> [Exercise requirements]
Render the data as a numbered list, starting at the first line and stopping after the line that contains "title Mogelijk eindresultaat". Leave out blank lines and include nothing past that point.

> [Material for this task]
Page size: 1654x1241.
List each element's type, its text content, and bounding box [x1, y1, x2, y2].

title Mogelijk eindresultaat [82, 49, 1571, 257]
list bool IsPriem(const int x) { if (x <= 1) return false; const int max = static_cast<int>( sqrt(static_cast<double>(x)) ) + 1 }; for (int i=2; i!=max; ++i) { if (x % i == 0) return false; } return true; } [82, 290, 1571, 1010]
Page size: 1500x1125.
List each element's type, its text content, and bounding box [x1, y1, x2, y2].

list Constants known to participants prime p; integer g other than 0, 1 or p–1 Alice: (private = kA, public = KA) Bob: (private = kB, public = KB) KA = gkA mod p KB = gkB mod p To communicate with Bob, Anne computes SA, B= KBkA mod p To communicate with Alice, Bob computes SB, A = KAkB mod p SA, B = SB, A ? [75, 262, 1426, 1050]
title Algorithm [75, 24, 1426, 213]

> [Answer to this problem]
1. Page size: 1654x1241.
2. List each element's type, its text content, and bounding box [x1, y1, x2, y2].
3. title Mogelijk eindresultaat [82, 49, 1571, 257]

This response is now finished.